Un entraînement Strava révèle la position du porte-avions Charles de Gaulle
Un membre d'équipage du porte-avions français Charles de Gaulle a enregistré une course dans l'app Strava avec la géolocalisation activée, permettant de repérer publiquement la position exacte du navire en mer Méditerranée. L'incident s'est produit le 13 mars au nord-ouest de Chypre, à environ 100 km des côtes turques. Les données sont devenues accessibles à tous les utilisateurs en raison du profil ouvert.

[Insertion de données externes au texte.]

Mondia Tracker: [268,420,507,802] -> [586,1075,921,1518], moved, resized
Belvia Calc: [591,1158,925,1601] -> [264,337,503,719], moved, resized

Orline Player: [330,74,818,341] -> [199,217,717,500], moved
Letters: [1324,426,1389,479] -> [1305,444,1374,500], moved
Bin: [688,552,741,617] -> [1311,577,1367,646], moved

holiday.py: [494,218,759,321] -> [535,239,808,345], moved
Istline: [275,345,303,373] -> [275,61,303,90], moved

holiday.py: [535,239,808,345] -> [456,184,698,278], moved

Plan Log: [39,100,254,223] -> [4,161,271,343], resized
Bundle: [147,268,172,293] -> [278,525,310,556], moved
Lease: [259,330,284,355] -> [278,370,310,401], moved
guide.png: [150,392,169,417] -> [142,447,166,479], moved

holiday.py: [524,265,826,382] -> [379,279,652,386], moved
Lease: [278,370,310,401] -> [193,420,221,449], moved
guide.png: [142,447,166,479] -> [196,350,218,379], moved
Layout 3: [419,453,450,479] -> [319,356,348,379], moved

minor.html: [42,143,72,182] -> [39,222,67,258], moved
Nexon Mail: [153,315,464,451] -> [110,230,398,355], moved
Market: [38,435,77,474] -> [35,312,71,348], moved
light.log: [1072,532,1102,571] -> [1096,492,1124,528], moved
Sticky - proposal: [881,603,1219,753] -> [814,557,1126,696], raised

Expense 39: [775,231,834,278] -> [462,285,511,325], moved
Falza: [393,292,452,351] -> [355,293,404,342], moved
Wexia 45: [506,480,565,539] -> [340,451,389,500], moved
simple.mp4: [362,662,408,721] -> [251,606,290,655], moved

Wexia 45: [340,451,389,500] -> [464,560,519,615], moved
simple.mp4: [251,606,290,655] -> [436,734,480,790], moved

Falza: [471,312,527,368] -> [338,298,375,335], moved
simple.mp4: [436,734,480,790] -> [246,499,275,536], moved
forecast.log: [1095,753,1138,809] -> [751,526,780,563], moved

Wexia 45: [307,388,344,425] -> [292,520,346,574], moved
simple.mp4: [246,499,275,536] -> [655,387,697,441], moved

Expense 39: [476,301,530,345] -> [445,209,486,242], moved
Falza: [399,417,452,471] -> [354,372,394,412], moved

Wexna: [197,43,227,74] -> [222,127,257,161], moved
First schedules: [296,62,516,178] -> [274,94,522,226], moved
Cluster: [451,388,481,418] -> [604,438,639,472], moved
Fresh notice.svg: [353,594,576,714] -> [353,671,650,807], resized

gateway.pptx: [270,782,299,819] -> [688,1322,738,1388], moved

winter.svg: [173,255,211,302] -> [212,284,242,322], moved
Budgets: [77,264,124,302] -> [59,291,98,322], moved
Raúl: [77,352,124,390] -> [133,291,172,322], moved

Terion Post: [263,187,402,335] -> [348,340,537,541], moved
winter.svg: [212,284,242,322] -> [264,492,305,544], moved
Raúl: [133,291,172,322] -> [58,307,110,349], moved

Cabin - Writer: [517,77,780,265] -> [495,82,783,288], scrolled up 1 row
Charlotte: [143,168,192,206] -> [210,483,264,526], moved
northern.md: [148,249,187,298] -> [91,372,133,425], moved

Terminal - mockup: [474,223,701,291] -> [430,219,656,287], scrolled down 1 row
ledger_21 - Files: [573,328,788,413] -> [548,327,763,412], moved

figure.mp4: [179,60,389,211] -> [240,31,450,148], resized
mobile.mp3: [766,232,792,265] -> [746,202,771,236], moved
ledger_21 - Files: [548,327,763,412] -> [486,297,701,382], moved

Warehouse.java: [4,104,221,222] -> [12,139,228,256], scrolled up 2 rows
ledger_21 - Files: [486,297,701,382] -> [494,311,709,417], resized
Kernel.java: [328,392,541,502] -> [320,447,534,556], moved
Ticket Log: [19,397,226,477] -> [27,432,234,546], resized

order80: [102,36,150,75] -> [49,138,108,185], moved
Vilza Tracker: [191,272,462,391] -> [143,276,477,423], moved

Comment Strava divulgue des secrets militaires
Strava agrège les données de suivi GPS provenant de montres connectées et de smartphones, créant des cartes de chaleur des activités. Les militaires utilisent souvent l'app pour le fitness, mais les journaux publics révèlent non seulement les itinéraires personnels, mais aussi les infrastructures de bases, les convois et les navires.
Dans ce cas, une course de 35 minutes le long du pont du porte-avions a produit une trace claire correspondant au contour du navire. Le profil sous le pseudonyme « Arthur » était public, rendant les coordonnées disponibles pour analyse par quiconque. Le Monde a noté que si la présence du Charles de Gaulle dans la région n'était pas un secret, les coordonnées précises posent des risques pour les opérations d'escorte et la logistique.
Risques pour la sécurité opérationnelle à l'ère des traceurs de fitness
La sécurité opérationnelle (OPSEC) des militaires est menacée par les apps grand public. Strava enregistre non seulement les courses terrestres, mais aussi celles en mer — sur les ponts de navires ou près des bases.
- Cartes de chaleur des bases : En 2018, une analyse Strava a exposé des installations secrètes des États-Unis en Afghanistan et en Syrie.
- Traces en mer : Les courses sur les porte-avions dessinent les formes des navires, y compris les hangars et les ponts d'envol.
- Activités de groupe : Les équipages créent des grappes d'activités qui révèlent les tailles des groupes.
- Horodatages : La synchronisation avec les calendriers de manœuvres amplifie les vulnérabilités.
Le ministère des Armées français a confirmé la violation : un profil Strava public va à l'encontre des instructions. Le commandement prendra des mesures, y compris disciplinaires.
Recommandations pour minimiser les risques
Les développeurs et spécialistes en cybersécurité peuvent étudier ces incidents pour concevoir des outils de surveillance.
- Confidentialité du profil : Réglez la visibilité sur « privé » ou « amis uniquement ».
- Désactiver la géolocalisation : Bloquez le GPS pendant le service ou aux abords des installations.
- Politiques d'entreprise : Intégrez avec des systèmes de gestion des appareils mobiles pour contrôler les apps sur les appareils.
- Analyse OSINT : Scannez régulièrement Strava à la recherche de fuites via API ou scraping.
- Alternatives : Utilisez des traceurs hors ligne sans synchronisation cloud.
En entreprise, des risques similaires proviennent des données de fitness des employés : les politiques RH doivent couvrir les règles pour les appareils personnels.
Enseignements clés
- Trace précise : Une course de 35 minutes a exposé les coordonnées du porte-avions à 100 km de la Turquie.
- Profil public : L'accès ouvert sur Strava a rendu les données publiques.
- Violation OPSEC : Le ministère des Armées de France a reconnu l'incident et promet des mesures.
- Contexte plus large : Les fuites Strava ont précédemment compromis des bases des États-Unis et de l'OTAN.